- Portrayed by: Morgan Fairchild (1978) Francine Tacker (1980) Priscilla Presley (1983–88)
- Duration: 1978, 1980, 1983–88
- First appearance: October 7, 1978 Old Acquaintance
- Last appearance: May 13, 1988 The Fat Lady Singeth
- Created by: David Jacobs

= Jenna Wade =

Jenna Wade is a fictional character on the popular American television series Dallas, played, most notably, by Priscilla Presley from 1983 to 1988. Jenna was also briefly played by Morgan Fairchild in 1978 and Francine Tacker in 1980.

==Casting==
The character of Jenna Wade was portrayed by Morgan Fairchild for one episode in 1978; Jenna was then portrayed by Francine Tacker for two episodes in 1980. When the character was brought back in 1983, the part was recast for the second time, this time with Jenna being portrayed by Priscilla Beaulieu Presley; she would be the third and final actress to portray the character. Before her debut, Priscilla Presley described the character: "Jenna is her own woman. She's extremely self-reliant, she has lived in Europe and has a child.

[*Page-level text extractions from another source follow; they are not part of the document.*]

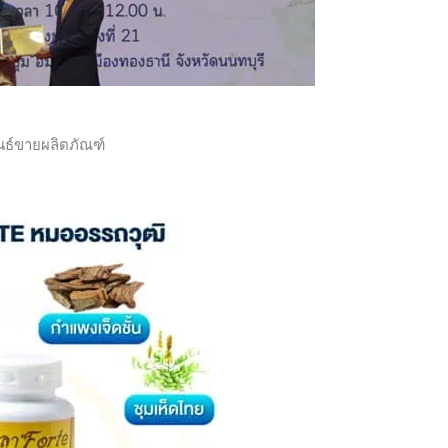
นธ์ขายผลิตภัณฑ์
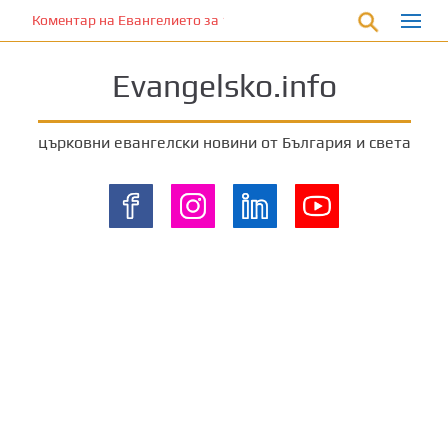
П
Коментар на Евангелието за 18 август 2024 г. от отец Йоан Ха
р
е
Evangelsko.info
м
и
н
църковни евангелски новини от България и света
е
т
е
к
ъ
м
о
с
н
о
в
н
о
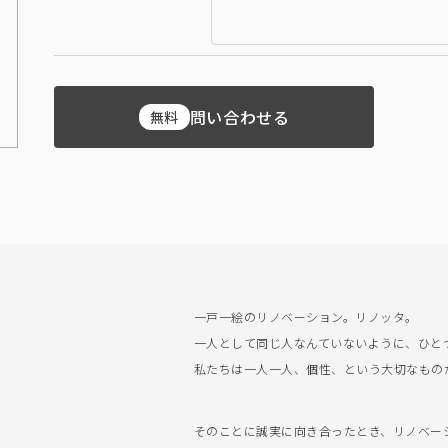
問い合わせる
無料
一戸一絵のリノベーション。リノッタ。
一人として同じ人なんていないように、ひと
私たちは一人一人、個性、という大切なもの
そのことに誠実に向き合ったとき、リノベーショ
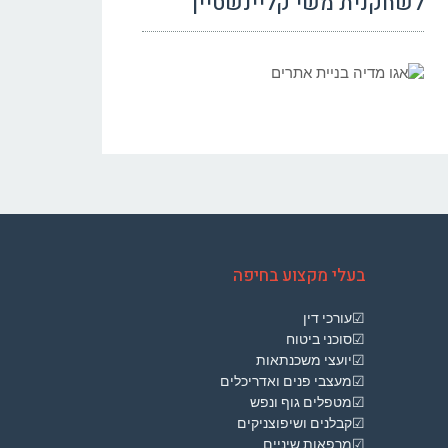
לשחקנית משי קליינשטיין
בעלי מקצוע בחיפה
☑עורכי דין
☑סוכני ביטוח
☑יועצי משכנתאות
☑מעצבי פנים ואדריכלים
☑מטפלים גוף ונפש
☑קבלנים ושיפוצניקים
☑מרפאות שיניים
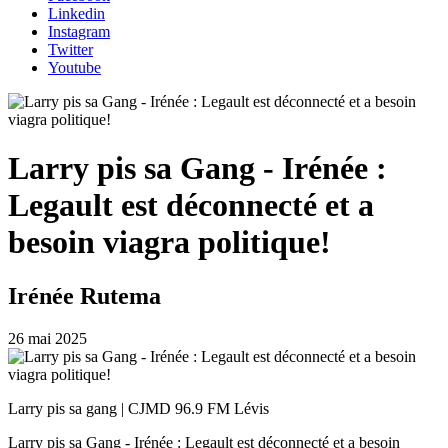
Linkedin
Instagram
Twitter
Youtube
Larry pis sa Gang - Irénée :
Legault est déconnecté et a
besoin viagra politique!
Irénée Rutema
26 mai 2025
Larry pis sa gang | CJMD 96.9 FM Lévis
Larry pis sa Gang - Irénée : Legault est déconnecté et a besoin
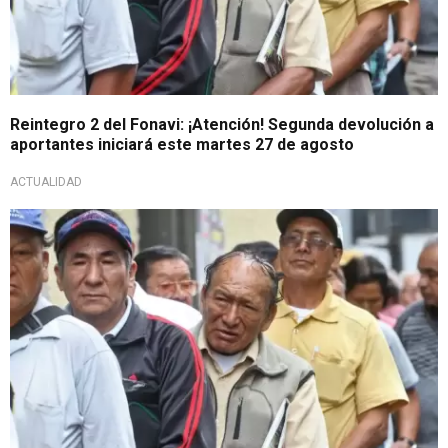
Reintegro 2 del Fonavi: ¡Atención! Segunda devolución a
aportantes iniciará este martes 27 de agosto
ACTUALIDAD
Lista de reintegro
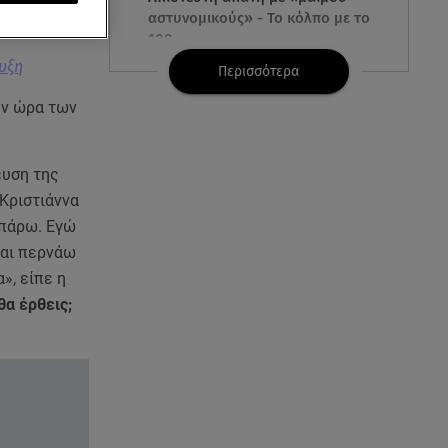
αστυνομικούς» - Το κόλπο με το
100
υξη
Περισσότερα
09.08.26 , 21:24
ην ώρα των
Πέθανε ο σπουδαίος ηθοποιός
Νίκος Καλογερόπουλος
ευση της
09.08.26 , 21:11
Κριστιάννα
Μεγάλη φωτιά στο Μουζάκι
Ηλείας - Επιχειρούν 105
 πάρω. Εγώ
πυροσβέστες και 9 εναέρια
και περνάω
», είπε η
09.08.26 , 20:59
θα έρθεις;
Σκιάθος: 15χρονος καταγγέλλει
17χρονο για βιασμό και
εκβιασμό
09.08.26 , 20:35
Drone εξερράγη κοντά σε αγωγό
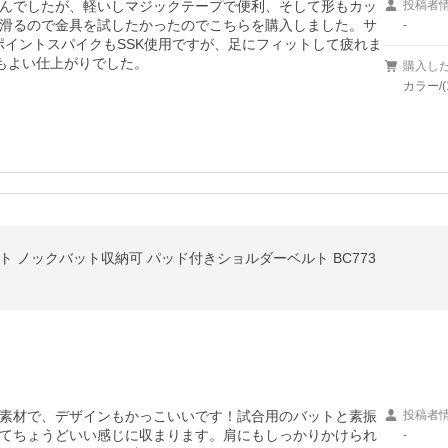
んでしたが、軽いしマジックテープで便利、そして形もカッ
投稿者
滑るので金具を試したかったのでこちらを購入しました。サ
-
ポイントスパイクもSSK使用ですが、足にフィットして疲れま
もよい仕上がりでした。
購入し
カラー/
ット ノックバット収納可 パッド付きショルダーベルト BC773
素材で、デザインもかっこいいです！試合用のバットと素振
投稿者
てちょうどいい感じに収まります。肩にもしっかりかけられ
-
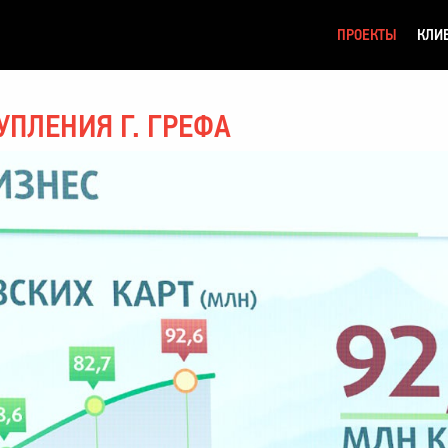
ПРОЕКТЫ
КЛИ
УПЛЕНИЯ Г. ГРЕФА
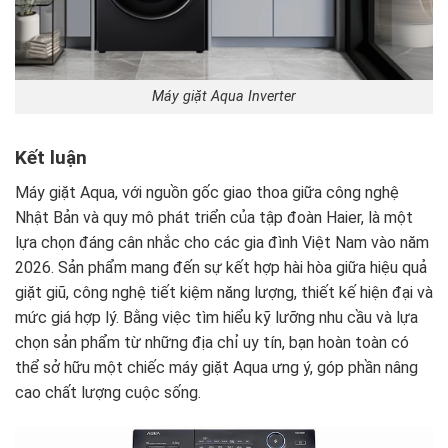
Máy giặt Aqua Inverter
Kết luận
Máy giặt Aqua, với nguồn gốc giao thoa giữa công nghệ
Nhật Bản và quy mô phát triển của tập đoàn Haier, là một
lựa chọn đáng cân nhắc cho các gia đình Việt Nam vào năm
2026. Sản phẩm mang đến sự kết hợp hài hòa giữa hiệu quả
giặt giũ, công nghệ tiết kiệm năng lượng, thiết kế hiện đại và
mức giá hợp lý. Bằng việc tìm hiểu kỹ lưỡng nhu cầu và lựa
chọn sản phẩm từ những địa chỉ uy tín, bạn hoàn toàn có
thể sở hữu một chiếc máy giặt Aqua ưng ý, góp phần nâng
cao chất lượng cuộc sống.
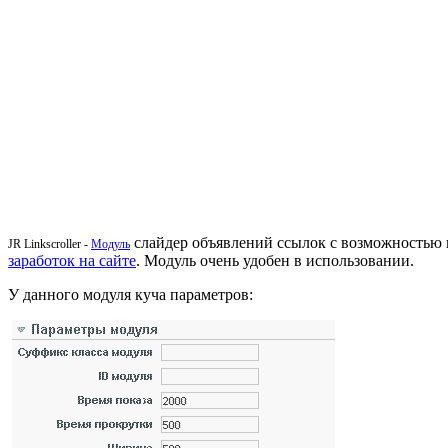
слайдер объявлений ссылок с возможностью 
JR Linkscroller -
Модуль
заработок на сайте
. Модуль очень удобен в использовании.
У данного модуля куча параметров:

Just like me. Except that she's a bit more sophisticated than me. She has a lot of integrity, she's totally honest. I like her. How could I help but identify with her?".

==Background==
Jenna was Bobby Ewing's childhood sweetheart. Jenna's father, Lucas Wade, was an oilman and associate of Jock Ewing. Jenna lived on her father's ranch, which was about three miles from Southfork. Bobby would often ride over to visit her as a kid. Years before Bobby met Pam, Jenna was engaged to Bobby but ditched him at the altar when she ran off to Italy and married Italian count Renaldo Marchetta. Jenna subsequently gave birth to a daughter, Charlotte (nicknamed "Charlie") and, for years, she never revealed who was Charlie's biological father.

==Storylines==
Jenna (portrayed by Morgan Fairchild) reappeared in Bobby's life in 1978 when her affair with Maynard Anderson, a married politician and business associate of Jock and J.R. Ewing, ended and she needed a friend to turn to. Jenna introduced Bobby to her daughter Charlie; Bobby was then led to believe that he is the girl's father - however, Jenna denied this when confronted by Pam. In 1980, Jenna (now portrayed by Francine Tacker) is still in Dallas and has an unexpected encounter with Bobby. They renew their friendship while Pam is away in Paris on business. During this brief time, Bobby is tempted to sleep with Jenna. Bobby and Jenna (now portrayed by Priscilla Beaulieu Presley) reconnected for a third time in 1983, and they began seeing each other after Bobby's marriage to Pam ended. Bobby's brother J.R. always liked Jenna and was very supportive of her relationship with Bobby. Bobby again wanted to know who had fathered Jenna's daughter Charlie. After seeing Charlie's birth certificate (which named Bobby as Charlie's legal father), Jenna confessed that Renaldo Marchetta was actually Charlie's biological father and that she had listed Bobby as the legal father in order to protect her legal interests in future disputes with Marchetta over Charlie. Nonetheless, Jenna and Bobby got engaged in 1984; she once again jilted him on their wedding day to remarry Marchetta, but this time it was against her will and under threat. The pair were tracked down to a hotel where Marchetta was found shot dead, with Jenna holding the gun. She was accused of Marchetta's murder, but this was eventually resolved, and she once again became engaged to Bobby. Bobby broke off this third engagement with Jenna after deciding that he wanted to marry his ex-wife, Pam.

During the "Dream Season", after Bobby had died, Jenna had a brief relationship with Bobby's cousin Jack Ewing, but this was cut short as Jenna became mentally unstable due to Bobby's death. Later, Jenna received counseling to help her accept Bobby's death; she also ended her differences with Pam.

After the end of the "Dream Season", Jenna discovered that she was pregnant with Bobby's child; however, Bobby was now engaged to Pam. During Bobby and Pam's second wedding, Bobby's half-brother Ray Krebbs mentioned that Jenna was pregnant with Bobby's child. This caused problems between Ray and Bobby, especially after Jenna and Charlie moved in with Ray. In 1987, Jenna gave birth to Bobby's son, Lucas, named after her father. Jenna later married Ray, who adopted Lucas and raised him with Jenna despite Bobby being the father. The next year, after problems with the now-teenaged Charlie, Jenna escorted Charlie to Europe to attend boarding school. After returning to Dallas, she and Ray decided to relocate permanently to Switzerland to be away from the drama of the Ewings.

==Dallas (2012 TV series)==
Since Ray's return to Dallas, there has been no mention of Jenna, Charlie or Bobby's son, Lucas.